How to Move in With a New Roommate
It can be challenging to find a place you can afford in NYC. When you add a new roommate (or more!) into the mix, the apprehension and anxiety can build quickly.
There are always risks to consider when starting new chapters in your life. Whether you’re a student moving into your first place or sharing with a roommate for the first time, here are some steps you can take to make the transition easier to manage.
Tips for Easing into a New Roommate Relationship
1. Offer a friendly introduction.
Successful relationships start with communication. If you’re open and honest with each other, you can get the roommate situation started on the right foot.
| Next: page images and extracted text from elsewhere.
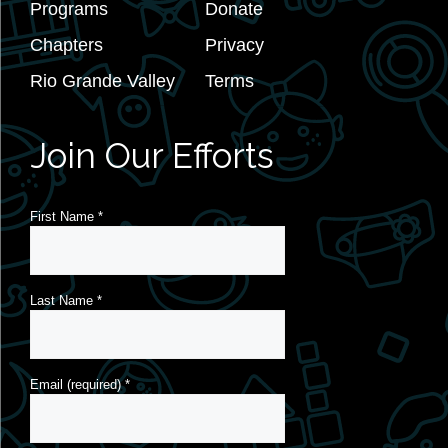
Programs
Donate
Chapters
Privacy
Rio Grande Valley
Terms
Join Our Efforts
First Name
*
Last Name
*
Email (required)
*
It can feel awkward or intimidating during those initial conversations.
When you take some time to break the ice, share a fun activity, or ask questions in a genuine attempt to get to know the other person or people, everyone’s comfort levels can start rising.
2. Keep the conversation active.
Some conversations with roommates are unpleasant. When you share space with people, conflicts, annoyances, and arguing can happen. Instead of stuffing your emotions inside to let them fester and erupt, the best option is to have an honest and polite talk about what bothers you.
If you allow the same in return, you can have objective discussions instead of a heated argument that could lead to something that you both regret.
3. Set some ground rules right away.
If you want to avoid conflict in your roommate relationship, the best step you can take is to set some healthy boundaries and ground rules. There should be mutually agreed upon consequences for when these guidelines get broken. Most situations can be governed by common sense. If you didn’t buy the takeout or the toothpaste, don’t automatically consider them yours to have.
4. Sharing sometimes makes financial sense.
Some people have significant problems with sharing their items. Others have no problem letting you have access to the things they’ve purchased. It is often helpful to create an expense list for the month where everyone is responsible for providing items to the home. When everyone pays a little for everything, it often costs less than each person buying what they need.
5. Settle on some quiet time.
Each roommate has a schedule to balance with the need to relax, unwind, and have some quiet time at home. It helps to agree on what times loud music is appropriate and when sleep or studying requires silence.
There are always workarounds that can help you get along with your roommates. If you’re working opposite schedules, noise-canceling headphones can let you enjoy loud music without being a disturbance.
6. Everyone needs to be helping with the chores.
Although chores aren’t a favorite activity in most homes, it’s one of those things that need to get done. Instead of making one person feel like they’re doing all the work, it helps to create a schedule, calendar, or chart where these responsibilities get divided.
Some people cannot contribute equally because of their job responsibilities or other factors that keep them away from home. In that situation, perhaps offering to bring food or getting on the schedule when it is possible can ease some tension.
7. Have an exit plan.
Even when you and your roommates work hard at creating a cohesive and friendly home, some personalities don’t get along. You might not dislike each other, but life might get to a point where you need to go in separate directions.
The first step is to talk things out to see if an alternative plan can get developed so that everyone can stay together and be happy. Should that effort be unsuccessful, it helps to create an exit strategy so that you can get out of there without spending a fortune.
You’ll need to think about your rental costs, the share of utility or cable expenses, and other factors that could get expensive quickly.
Moving in With a Roommate Can Be Fun?
Although living with a roommate can be challenging, it is also one of the best opportunities to make a new friend or form a relationship. It doesn’t always work out, but plenty of people continue to be best friends with their roomies.
When you take these steps to move in with a new roommate, it’ll be much easier to find the positives in this unique opportunity. You might feel a little nervous, but don’t worry – the other person likely feels the same way.